The big guns are a couple of stretchy wings, Braian Angola-Rodas of Colombia and Brayon Blake of Seattle – each averaging 22.7 points a game, 10th in the country. The point guard, Lucas Anthunez, is from Spain – and played with Angola-Rodas on a 31-win team that reached the semis of the national high school invitational. Blake helped Garfield of Seattle storm to the State 4A title two years ago.

“We have guys who know how to win,” Symons said.

For support, there are players like shooting guard, Kaleb Warner, another Seattle kid who transferred from Pacific. And the glue is Lake City’s own Kyle Guice.

“Old school,” said Symons. “Does all the dirty work.”

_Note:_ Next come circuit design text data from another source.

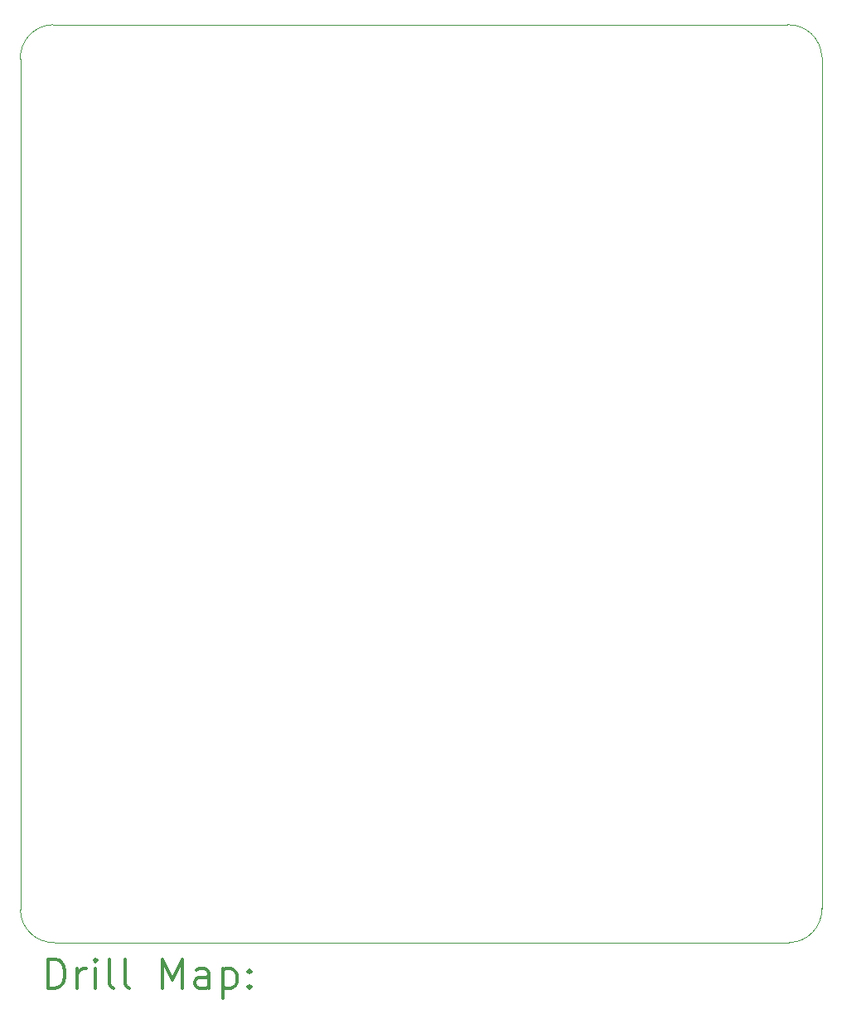
<source format=gbr>
%FSLAX45Y45*%
G04 Gerber Fmt 4.5, Leading zero omitted, Abs format (unit mm)*
G04 Created by KiCad (PCBNEW (5.1.10)-1) date 2021-10-20 08:09:59*
%MOMM*%
%LPD*%
G01*
G04 APERTURE LIST*
%TA.AperFunction,Profile*%
%ADD10C,0.050000*%
%TD*%
%ADD11C,0.200000*%
%ADD12C,0.300000*%
G04 APERTURE END LIST*
D10*
X18138648Y-14800072D02*
X18138235Y-6109877D01*
X9950450Y-14816582D02*
X9950035Y-6126067D01*
X17806416Y-15148814D02*
X10299192Y-15148814D01*
X18138809Y-14800231D02*
G75*
G02*
X17806416Y-15148814I-338489J-10001D01*
G01*
X10299192Y-15148814D02*
G75*
G02*
X9950609Y-14816421I-10001J338489D01*
G01*
X17789652Y-5777484D02*
G75*
G02*
X18138235Y-6109877I10001J-338489D01*
G01*
X9950035Y-6126067D02*
G75*
G02*
X10282428Y-5777484I338489J10001D01*
G01*
X10282428Y-5777484D02*
X17789652Y-5777484D01*
D11*
D12*
X10233816Y-15617176D02*
X10233816Y-15317176D01*
X10305244Y-15317176D01*
X10348101Y-15331462D01*
X10376673Y-15360033D01*
X10390958Y-15388605D01*
X10405244Y-15445748D01*
X10405244Y-15488605D01*
X10390958Y-15545748D01*
X10376673Y-15574319D01*
X10348101Y-15602890D01*
X10305244Y-15617176D01*
X10233816Y-15617176D01*
X10533816Y-15617176D02*
X10533816Y-15417176D01*
X10533816Y-15474319D02*
X10548101Y-15445748D01*
X10562387Y-15431462D01*
X10590958Y-15417176D01*
X10619530Y-15417176D01*
X10719530Y-15617176D02*
X10719530Y-15417176D01*
X10719530Y-15317176D02*
X10705244Y-15331462D01*
X10719530Y-15345748D01*
X10733816Y-15331462D01*
X10719530Y-15317176D01*
X10719530Y-15345748D01*
X10905244Y-15617176D02*
X10876673Y-15602890D01*
X10862387Y-15574319D01*
X10862387Y-15317176D01*
X11062387Y-15617176D02*
X11033816Y-15602890D01*
X11019530Y-15574319D01*
X11019530Y-15317176D01*
X11405244Y-15617176D02*
X11405244Y-15317176D01*
X11505244Y-15531462D01*
X11605244Y-15317176D01*
X11605244Y-15617176D01*
X11876673Y-15617176D02*
X11876673Y-15460033D01*
X11862387Y-15431462D01*
X11833815Y-15417176D01*
X11776673Y-15417176D01*
X11748101Y-15431462D01*
X11876673Y-15602890D02*
X11848101Y-15617176D01*
X11776673Y-15617176D01*
X11748101Y-15602890D01*
X11733815Y-15574319D01*
X11733815Y-15545748D01*
X11748101Y-15517176D01*
X11776673Y-15502890D01*
X11848101Y-15502890D01*
X11876673Y-15488605D01*
X12019530Y-15417176D02*
X12019530Y-15717176D01*
X12019530Y-15431462D02*
X12048101Y-15417176D01*
X12105244Y-15417176D01*
X12133815Y-15431462D01*
X12148101Y-15445748D01*
X12162387Y-15474319D01*
X12162387Y-15560033D01*
X12148101Y-15588605D01*
X12133815Y-15602890D01*
X12105244Y-15617176D01*
X12048101Y-15617176D01*
X12019530Y-15602890D01*
X12290958Y-15588605D02*
X12305244Y-15602890D01*
X12290958Y-15617176D01*
X12276673Y-15602890D01*
X12290958Y-15588605D01*
X12290958Y-15617176D01*
X12290958Y-15431462D02*
X12305244Y-15445748D01*
X12290958Y-15460033D01*
X12276673Y-15445748D01*
X12290958Y-15431462D01*
X12290958Y-15460033D01*
M02*

</source>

That could apply to Symons himself: he put in 10 years as an assistant to Jared Phay before his old Falls Christian teammate took the job at rival Southern Idaho. But long before that, he spent a redshirt season at NIC as a player under Rolly Williams – and going to games as a kid before that – and so the stewardship of the program means a lot to him.

Which is why he insisted “we’re not going to go about things any differently” when the Cardinals move to the NWAC.

The nonconference schedule will include Scenic West opponents – including CSI, where Phay has agreed to keep the rivalry alive. And if the scholarship parameters will be more limiting – both geographically and fiscally – “we’ll recruit the best players we can get,” said Symons, who with assistant George Swanson will exploit deep Seattle connections.

“Maybe the scholarship might be a little less,” he said, “but we can sell the program, the tradition and the school. We’re still going to compete. That’s not going to change.”

Sounds like he has a pretty good manual, after all.